The Cyprus Car Importers Association (Pasea) said the government amendments were not anti-pollution nor did they promote environmental protection. All they would achieve would be to make the road tax on second-hand cars unaffordable as road tax for a 1400cc, second-hand car would increase from €80-90 per year to anything between €300 and €600. The association has a point, because an imported second-hand with the same carbon emissions as a brand new car of the same engine power would pay anything between three and six times as much road tax, depending on its age.

Importers of new cars would be the sole beneficiaries of the decision said Pasea, claiming that the average consumer would be shut out of the car market. This might be an exaggeration, but it does not make the decision any more justifiable. In a way, the big tax on second-hand cars is in conflict with the decision to lower fuel consumption tax, which it was argued would benefit low income families as it would make petrol cheaper. Cheaper petrol was necessary given the poor public transport, said one deputy. But do not low income families have a right to a lower-priced car given the poor public transport?

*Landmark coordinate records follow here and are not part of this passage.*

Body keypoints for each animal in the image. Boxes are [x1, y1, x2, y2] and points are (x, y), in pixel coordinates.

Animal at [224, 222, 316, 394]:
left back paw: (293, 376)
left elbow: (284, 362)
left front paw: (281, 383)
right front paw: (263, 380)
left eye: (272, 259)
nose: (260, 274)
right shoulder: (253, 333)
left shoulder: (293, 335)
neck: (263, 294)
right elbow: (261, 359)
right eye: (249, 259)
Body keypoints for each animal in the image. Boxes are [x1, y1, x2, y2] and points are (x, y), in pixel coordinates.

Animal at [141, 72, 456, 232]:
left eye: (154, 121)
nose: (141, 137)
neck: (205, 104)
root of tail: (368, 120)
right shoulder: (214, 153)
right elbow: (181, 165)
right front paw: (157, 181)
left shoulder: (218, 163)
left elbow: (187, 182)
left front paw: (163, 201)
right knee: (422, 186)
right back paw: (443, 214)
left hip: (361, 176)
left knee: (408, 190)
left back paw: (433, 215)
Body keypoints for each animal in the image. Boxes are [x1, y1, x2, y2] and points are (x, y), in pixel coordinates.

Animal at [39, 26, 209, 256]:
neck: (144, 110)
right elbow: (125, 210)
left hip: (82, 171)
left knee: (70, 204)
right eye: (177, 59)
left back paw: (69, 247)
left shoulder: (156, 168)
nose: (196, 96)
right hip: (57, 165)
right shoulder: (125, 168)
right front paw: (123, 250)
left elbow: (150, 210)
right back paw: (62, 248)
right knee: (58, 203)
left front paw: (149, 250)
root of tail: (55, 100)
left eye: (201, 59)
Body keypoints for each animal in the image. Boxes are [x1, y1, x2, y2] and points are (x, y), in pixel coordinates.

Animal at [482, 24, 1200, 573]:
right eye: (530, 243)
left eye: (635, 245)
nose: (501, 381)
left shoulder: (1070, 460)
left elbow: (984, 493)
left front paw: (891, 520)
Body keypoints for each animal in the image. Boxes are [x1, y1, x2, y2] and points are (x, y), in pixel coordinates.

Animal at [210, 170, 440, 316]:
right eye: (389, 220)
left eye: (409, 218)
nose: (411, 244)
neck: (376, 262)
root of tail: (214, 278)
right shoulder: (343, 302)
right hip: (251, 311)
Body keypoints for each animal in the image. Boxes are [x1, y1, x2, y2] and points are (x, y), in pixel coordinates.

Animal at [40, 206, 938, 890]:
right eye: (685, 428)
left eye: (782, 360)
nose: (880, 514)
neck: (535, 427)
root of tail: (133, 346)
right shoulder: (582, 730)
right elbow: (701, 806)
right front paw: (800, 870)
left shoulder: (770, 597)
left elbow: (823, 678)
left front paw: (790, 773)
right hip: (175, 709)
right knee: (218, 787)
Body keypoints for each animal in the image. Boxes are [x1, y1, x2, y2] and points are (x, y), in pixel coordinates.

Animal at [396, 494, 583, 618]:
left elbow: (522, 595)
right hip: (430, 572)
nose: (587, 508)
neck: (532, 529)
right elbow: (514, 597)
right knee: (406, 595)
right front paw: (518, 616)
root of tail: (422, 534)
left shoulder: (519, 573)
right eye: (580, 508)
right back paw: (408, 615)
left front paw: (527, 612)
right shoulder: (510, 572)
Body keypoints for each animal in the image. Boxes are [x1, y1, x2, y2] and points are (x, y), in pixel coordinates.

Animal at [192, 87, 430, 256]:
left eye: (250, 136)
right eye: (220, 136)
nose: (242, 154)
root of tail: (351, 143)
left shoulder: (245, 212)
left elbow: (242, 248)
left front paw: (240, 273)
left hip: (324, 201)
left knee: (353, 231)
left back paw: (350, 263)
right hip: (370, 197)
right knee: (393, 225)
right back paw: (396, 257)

These contradictions indicate there is no real government policy to lower carbon emissions and protect the environment. For instance, the higher road tax will not be imposed on a car already in circulation, even if its carbon emissions were high. This would suggest that the primary concern was to force people to buy new cars by making the road tax for imported, second-hand cars unaffordable. It is a slapdash policy that will make it more difficult for people on low incomes to buy a relatively decent second-hand car, while doing little to reduce pollution, raising serious questions about the reasoning behind it.

The second hand car dealers have pledged to fight the amendment and we are certain there will be no shortage of deputies that will back them, and they will be correct to do so.